PowerPoint presentation to BlackBerry
It would be easy to think that no one, no one was buying BlackBerrys right now.
Somehow, the brand — at least in the U.S. — appears to be enduring a soporific phase. Why, only the other day, some highly unreliable research suggested that it was the phone that people least wanted to buy.
BlackBerry, though, believes bigger and brighter days are ahead. Recently, it hired Alicia Keys as its creative director.
Some pointed out, to BlackBerry’s discomfort, that Keys was an iPhone user with an iOS app.
Just as that information reverberated, Keys was seen tweeting from her iPhone. She claimed, shockingly, that she’d been hacked.
Now, however, I can reveal that she’s also a Microsoft user.
No, it’s not that she’s suddenly embraced Windows Phone. It’s that she’s made a PowerPoint presentation to BlackBerry.

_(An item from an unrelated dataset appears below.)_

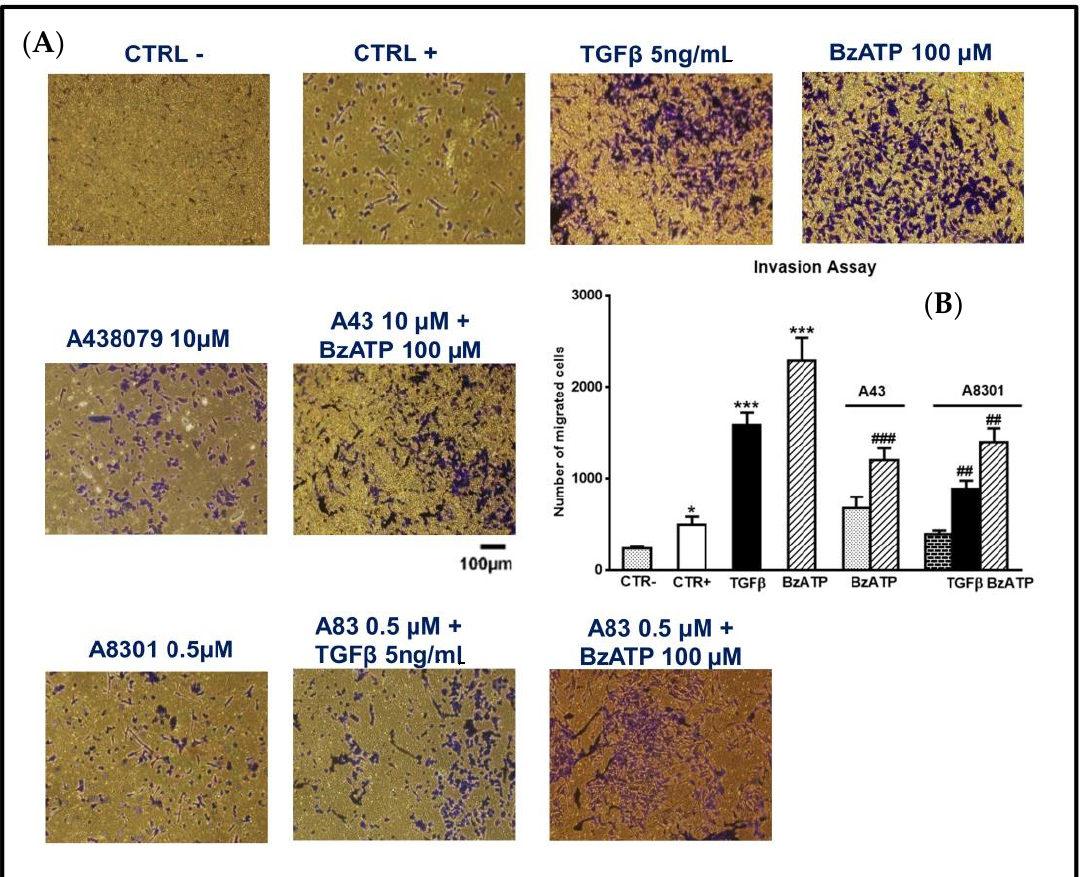
Figure 8. E ff ect of TGF β 1 and BzATP on GSC invasiveness evaluated by transwell migration assay. ( A ) GSCs, plated in the upper surface of a membrane inserted into a suitable plate, were incubated in the usual culture medium alone (CTR-) or in the presence of TGF β 1 or BzATP. In some experiments cells were pretreated with A438079 (A43), a P2X7R antagonist, or A8301 (A83), inhibitor of TGF β type I receptors, which were added alone and 1 or 2 h, respectively, prior to the further pharmacological treatments. In another set of cells, a high percentage of serum (10%), usually acting as an attractant for cells, was added to the medium and cells were indicated as CTR + . The cells were allowed to migrate to the lower chamber for 24 h. The membranes were then removed and the cells, fixed and stained using crystal violet, were counted under a light microscope (at an average of five semirandom non-overlapping fields at 10x magnification). The images reported in the figure (scale bar = 100 µ m) are related to GSCs #2 and are representative of three independent experiments carried out for each cell type, giving similar results. ( B ) Accordingly, values in the histograms are the mean ± SEM of these independent experiments and have been analyzed by one-way ANOVA and Dunnett’s post hoc test * p < 0.05, *** p < 0.001 vs. control (CTR + ); ## p < 0.01; ### p < 0.001 vs. cells treated with TGF β 1 or BzATP.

At this morning’s AdAge Digital Conference in New York, BlackBerry Chief Marketing Officer Frank Boulben was in an Empire State of Mind as he gushed about Keys’ contribution to BlackBerry’s planning.
Boulben said that it was Keys who initially approached BlackBerry with her deep interest in its technology. She has apparently attended five marketing meetings, and at one, has dazzled with her PowerPoint.
Her task, it seems, is to help beat Microsoft so that BlackBerry can become the No. 3 mobile platform.
Naturally, many will wonder what nuggets Keys has imparted to make BlackBerry’s marketing take on some winning flavor.
Is there anyone, indeed, who is aware of any marketing for the Z10 at all? What is it that BlackBerry currently lacks?
It’s certainly evident that too many people think of the old BlackBerry as the brand with the physical keyboard and the user base of dull, harassed people in suits. The brand, though, is still very strong in emerging markets such as Indonesia and South Africa.
Music artists have extended their marketing skills to all sorts of brands with varying success. Will.i.am, for example, is director of Creative Innovation at Intel. He is very forthright in the notion that “ad agencies are yesterday.”
Justin Timberlake, on the other hand, got involved with MySpace.
One wonders, therefore, what Keys said in her PowerPoint. Did she explain about people and their perceptions of cool? Did she talk about the changing human perspective of cell phones?
Did she lambaste BlackBerry’s ads?
And how much of BlackBerry’s future success or failure will be placed upon her piano? When fashion brands hire creative directors, the vision is all theirs. Will BlackBerry give Keys the same leeway? Does it regard her as central to its becoming a brand with which people want to be seen?
If if does, I fancy that she’ll have to offer more than a few PowerPoints to prevent BlackBerry from fallin’.